Constitution-Making during Political Turmoil and Change: Egypt 2011-2014
 - December 2023

Constitution-Making during Political Turmoil and Change: Egypt 2011-2014

Constitutions are inherently political as much as they are regulatory charters that are supposed to reflect power and state-society dynamics. They must perform two functions well, but they seldom do. First, a charter must reflect to an extent the distribution of existing political powers and their social representation or else it would stand only a slim chance of ratification and acceptance. The second function is its ability to accommodate future changes in the distribution of political power and societal change / evolution, or else it would unravel in short order.
The already challenging dual-gaze balance in drafting constitutions becomes even harder to maintain during periods of political transition and polarization. Political flux in the wake of an autocratic collapse or revolutionary fervor means it is not yet possible to gauge the weight and power of the various political factions. And the rush to straitjacket a changing political environment into a body of rules unavoidably privileges some factions at the expense of others, deepening the transition’s instability and aggravating the charter’s fragility.

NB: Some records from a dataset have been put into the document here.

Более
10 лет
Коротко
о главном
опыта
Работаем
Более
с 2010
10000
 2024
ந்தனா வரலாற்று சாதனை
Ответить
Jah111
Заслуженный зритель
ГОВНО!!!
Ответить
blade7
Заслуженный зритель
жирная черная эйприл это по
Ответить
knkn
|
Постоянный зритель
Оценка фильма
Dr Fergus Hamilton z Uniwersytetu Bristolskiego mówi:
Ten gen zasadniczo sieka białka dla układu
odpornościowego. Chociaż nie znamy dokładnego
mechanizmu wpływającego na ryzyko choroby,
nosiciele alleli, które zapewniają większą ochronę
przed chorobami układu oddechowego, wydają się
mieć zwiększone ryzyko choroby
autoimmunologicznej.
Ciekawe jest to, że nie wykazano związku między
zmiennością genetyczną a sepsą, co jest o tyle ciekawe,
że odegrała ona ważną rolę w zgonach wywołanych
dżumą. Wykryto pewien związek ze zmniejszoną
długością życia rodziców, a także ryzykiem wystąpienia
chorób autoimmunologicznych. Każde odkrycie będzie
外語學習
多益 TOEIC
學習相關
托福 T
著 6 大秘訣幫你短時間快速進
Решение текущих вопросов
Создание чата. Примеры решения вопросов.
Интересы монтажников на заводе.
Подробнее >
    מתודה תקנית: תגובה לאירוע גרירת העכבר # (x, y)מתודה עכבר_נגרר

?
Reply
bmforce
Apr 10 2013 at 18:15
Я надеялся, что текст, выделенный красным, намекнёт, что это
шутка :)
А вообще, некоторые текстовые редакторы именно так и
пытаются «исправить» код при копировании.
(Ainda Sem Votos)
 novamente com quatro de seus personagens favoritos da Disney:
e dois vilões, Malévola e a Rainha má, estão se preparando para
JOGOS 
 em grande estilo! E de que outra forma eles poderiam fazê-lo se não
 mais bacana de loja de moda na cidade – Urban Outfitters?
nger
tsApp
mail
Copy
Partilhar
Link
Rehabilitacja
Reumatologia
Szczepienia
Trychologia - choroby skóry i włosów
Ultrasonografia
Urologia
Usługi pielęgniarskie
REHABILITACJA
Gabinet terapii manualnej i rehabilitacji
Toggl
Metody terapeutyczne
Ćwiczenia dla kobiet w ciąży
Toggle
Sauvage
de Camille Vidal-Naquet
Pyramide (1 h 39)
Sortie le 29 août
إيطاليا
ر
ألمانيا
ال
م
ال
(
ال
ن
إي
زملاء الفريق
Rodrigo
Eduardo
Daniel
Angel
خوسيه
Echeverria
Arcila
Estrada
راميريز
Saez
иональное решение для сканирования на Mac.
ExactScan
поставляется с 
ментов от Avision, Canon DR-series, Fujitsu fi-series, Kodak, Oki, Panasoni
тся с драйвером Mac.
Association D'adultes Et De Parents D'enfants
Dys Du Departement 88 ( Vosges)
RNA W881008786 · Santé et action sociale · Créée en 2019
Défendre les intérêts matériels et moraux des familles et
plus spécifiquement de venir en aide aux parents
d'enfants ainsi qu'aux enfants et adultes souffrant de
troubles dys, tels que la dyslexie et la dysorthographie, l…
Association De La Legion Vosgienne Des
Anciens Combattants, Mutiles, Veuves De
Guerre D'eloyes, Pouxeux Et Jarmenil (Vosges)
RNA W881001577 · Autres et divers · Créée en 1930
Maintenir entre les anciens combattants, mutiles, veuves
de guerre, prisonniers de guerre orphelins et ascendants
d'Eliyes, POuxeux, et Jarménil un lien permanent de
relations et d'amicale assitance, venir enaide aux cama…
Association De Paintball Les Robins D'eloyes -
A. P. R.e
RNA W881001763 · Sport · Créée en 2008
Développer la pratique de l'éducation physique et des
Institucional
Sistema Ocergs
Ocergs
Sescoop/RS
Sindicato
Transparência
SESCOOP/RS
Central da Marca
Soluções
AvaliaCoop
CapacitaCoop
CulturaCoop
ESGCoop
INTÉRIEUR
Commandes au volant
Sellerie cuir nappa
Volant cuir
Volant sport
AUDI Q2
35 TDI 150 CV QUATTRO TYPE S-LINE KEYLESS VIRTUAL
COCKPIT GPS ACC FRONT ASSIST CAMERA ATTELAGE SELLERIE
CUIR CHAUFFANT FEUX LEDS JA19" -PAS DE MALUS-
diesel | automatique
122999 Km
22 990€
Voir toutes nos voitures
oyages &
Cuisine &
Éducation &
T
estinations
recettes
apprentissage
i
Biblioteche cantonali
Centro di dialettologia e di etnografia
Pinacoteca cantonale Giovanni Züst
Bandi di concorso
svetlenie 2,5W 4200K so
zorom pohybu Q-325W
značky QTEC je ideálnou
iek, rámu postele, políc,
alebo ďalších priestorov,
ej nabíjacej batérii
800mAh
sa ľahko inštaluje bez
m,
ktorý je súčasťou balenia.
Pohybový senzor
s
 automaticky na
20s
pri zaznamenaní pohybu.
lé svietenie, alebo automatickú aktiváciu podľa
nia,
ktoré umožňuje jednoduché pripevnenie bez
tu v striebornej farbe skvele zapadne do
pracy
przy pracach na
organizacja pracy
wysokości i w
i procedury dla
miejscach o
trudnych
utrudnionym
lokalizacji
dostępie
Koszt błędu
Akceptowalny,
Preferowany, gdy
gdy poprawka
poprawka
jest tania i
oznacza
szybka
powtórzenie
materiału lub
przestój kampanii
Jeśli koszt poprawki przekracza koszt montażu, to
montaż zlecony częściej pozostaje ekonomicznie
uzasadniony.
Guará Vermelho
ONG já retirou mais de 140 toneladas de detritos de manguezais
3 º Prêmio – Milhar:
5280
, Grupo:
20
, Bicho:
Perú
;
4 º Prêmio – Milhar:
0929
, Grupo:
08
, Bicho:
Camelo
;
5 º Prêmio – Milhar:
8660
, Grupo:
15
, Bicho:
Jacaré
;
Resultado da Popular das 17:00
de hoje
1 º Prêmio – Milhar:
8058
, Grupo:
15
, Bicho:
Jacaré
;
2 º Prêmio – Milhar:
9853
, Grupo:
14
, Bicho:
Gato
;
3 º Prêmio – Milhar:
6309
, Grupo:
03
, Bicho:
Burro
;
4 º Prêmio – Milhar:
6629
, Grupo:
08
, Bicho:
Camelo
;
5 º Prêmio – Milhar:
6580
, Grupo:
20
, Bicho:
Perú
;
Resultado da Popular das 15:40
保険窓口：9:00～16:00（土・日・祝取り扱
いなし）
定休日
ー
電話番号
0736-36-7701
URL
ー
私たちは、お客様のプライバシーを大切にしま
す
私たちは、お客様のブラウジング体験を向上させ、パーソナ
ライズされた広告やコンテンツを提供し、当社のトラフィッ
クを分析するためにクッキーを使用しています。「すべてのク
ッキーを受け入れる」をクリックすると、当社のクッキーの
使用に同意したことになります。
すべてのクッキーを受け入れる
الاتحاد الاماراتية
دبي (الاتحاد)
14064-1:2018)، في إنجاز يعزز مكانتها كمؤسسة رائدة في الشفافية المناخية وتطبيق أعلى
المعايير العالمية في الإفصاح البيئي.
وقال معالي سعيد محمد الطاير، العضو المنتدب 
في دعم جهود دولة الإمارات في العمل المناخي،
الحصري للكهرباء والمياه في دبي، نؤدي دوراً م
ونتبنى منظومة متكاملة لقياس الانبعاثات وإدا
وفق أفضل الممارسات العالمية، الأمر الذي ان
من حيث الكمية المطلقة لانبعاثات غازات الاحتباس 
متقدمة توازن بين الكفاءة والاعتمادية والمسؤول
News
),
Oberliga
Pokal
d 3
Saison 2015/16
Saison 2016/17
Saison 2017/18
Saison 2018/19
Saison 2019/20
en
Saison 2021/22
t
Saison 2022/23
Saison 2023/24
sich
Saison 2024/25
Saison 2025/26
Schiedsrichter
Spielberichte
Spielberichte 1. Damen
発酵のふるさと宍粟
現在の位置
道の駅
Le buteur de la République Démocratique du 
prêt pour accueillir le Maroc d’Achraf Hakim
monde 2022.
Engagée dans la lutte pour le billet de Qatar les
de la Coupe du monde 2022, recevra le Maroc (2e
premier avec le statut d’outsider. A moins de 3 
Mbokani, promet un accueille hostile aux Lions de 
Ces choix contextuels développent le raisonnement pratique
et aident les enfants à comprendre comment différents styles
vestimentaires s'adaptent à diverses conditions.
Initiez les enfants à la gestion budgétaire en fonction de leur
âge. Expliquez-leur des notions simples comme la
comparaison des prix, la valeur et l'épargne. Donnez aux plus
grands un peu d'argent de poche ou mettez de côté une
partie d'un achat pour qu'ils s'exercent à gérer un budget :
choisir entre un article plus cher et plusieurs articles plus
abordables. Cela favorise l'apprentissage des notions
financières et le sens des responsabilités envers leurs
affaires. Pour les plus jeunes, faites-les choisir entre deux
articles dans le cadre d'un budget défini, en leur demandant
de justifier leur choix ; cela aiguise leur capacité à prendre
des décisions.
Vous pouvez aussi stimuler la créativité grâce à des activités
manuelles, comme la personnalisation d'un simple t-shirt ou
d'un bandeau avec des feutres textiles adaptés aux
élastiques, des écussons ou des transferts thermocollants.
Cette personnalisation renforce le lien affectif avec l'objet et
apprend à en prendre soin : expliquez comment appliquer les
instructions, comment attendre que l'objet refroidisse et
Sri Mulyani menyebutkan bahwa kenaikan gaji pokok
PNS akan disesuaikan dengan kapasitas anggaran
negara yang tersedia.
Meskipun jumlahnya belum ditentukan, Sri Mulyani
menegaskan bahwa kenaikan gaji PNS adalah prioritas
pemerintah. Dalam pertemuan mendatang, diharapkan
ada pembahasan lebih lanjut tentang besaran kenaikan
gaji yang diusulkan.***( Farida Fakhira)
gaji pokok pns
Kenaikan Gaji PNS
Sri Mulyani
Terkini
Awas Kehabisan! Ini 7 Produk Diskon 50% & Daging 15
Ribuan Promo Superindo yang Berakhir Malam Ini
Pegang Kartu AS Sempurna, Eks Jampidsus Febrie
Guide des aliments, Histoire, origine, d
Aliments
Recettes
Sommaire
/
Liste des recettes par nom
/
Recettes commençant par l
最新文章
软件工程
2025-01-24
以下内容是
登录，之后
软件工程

The challenges to drafting constitutions during times of uncertainty and political fluidity were on display in Egypt’s 2012 and 2014 Constitutions. The former was scrapped just 7 months from adoption after the removal of President Mohamed Morsi from office and the latter underwent significant amendments in 2019 – only five years after its ratification. This paper focuses on the process of constitution-writing in Egypt in 2012 and 2014. It is not an analysis or judgement of the constitutional articles or a comparative study of what these two constitutions failed to accomplish. It contends that each of the charters came into existence as a compromise among particular political coalitions. Over time, and given the nature of political-transition periods, some factions in these coalitions gained political power as others diminished. Compromises become untenable, whereby the ascendant more powerful group(s) forced a revision of the rules, and the weaker factions were unable to deter opportunism.